The 122-year-old San Diego-based Bumble Bee Seafood Company is increasingly focused on recycling and sustainability.
What are the catalysts behind your sustainable packaging initiatives?
“Our company is committed to ensuring ocean abundance so that seafood – tuna included – can remain a long-term source of nutrition for our global population,” says Leslie Hushka, senior vice president for social responsibility at Bumble Bee. “That’s why we partnered with machine manufacturer R.A. Jones to implement a recyclable solution to our multipack can product packaging. Previously, our multipack products were wrapped in shrink wrap and as of this month, they are now packaged in readily recyclable paperboard cartons. This shift from shrink wrap to paperboard will help us continue to meet our commitment to keeping plastic out of landfills and out of the ocean.”
The change from shrink wrap to paperboard applies to all of its multipacks — from 4 to 12 cans. The paperboard is made from 100% recycled material, with a minimum of 35% post-consumer content, and is certified by the Forest Stewardship Council. That means that the multipack can product packaging is fully recyclable – both the box exterior and the cans inside.
Bumble Bee coordinated with consumers and retailers. The retailers told it that they would benefit from the new package design. That’s because the recyclable package also helps retailers move toward their own sustainability goals, including plastic waste reduction. And consumers have always asked for sustainable packaging choices that make recycling easier.
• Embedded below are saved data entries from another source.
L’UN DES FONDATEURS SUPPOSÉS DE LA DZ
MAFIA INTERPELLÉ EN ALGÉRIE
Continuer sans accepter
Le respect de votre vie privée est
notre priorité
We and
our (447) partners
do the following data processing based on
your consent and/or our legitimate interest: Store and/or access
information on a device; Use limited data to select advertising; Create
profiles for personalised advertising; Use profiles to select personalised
Bumble Bee’s design allows them to more easily do just that.
“The packaging change makes Bumble Bee the first shelf-stable seafood brand to change its multipack can product packaging from shrink wrap to readily recyclable paperboard cartons,” says Hushka. “We are the first in the industry to make this move but we anticipate we will not be the last. We are proud to be able to say that this change moves our brand from 96% to 98% readily recyclable packaging, surpassing our goal timeline by 3 years and eliminating an estimated 23 million pieces of plastic waste per year.”
Any obstacles to achieving success?
Bumble Bee says the project has been in the works for a few years, and the company has invested a lot of resources into its sustainability efforts — particularly at the factory level. Lining up the supply chain is part of the process. As is getting the right technologies in place. Its partner, R.A. Jones, has helped it execute the shift. That includes the development of the custom machine, the installation in its Santa Fe Springs factory in December, and the roll-out plan.
But it is a never-ending quest. And the food maker says that it is on board the sustainability ship — the one that makes it easier for both consumers and retailers to recycle.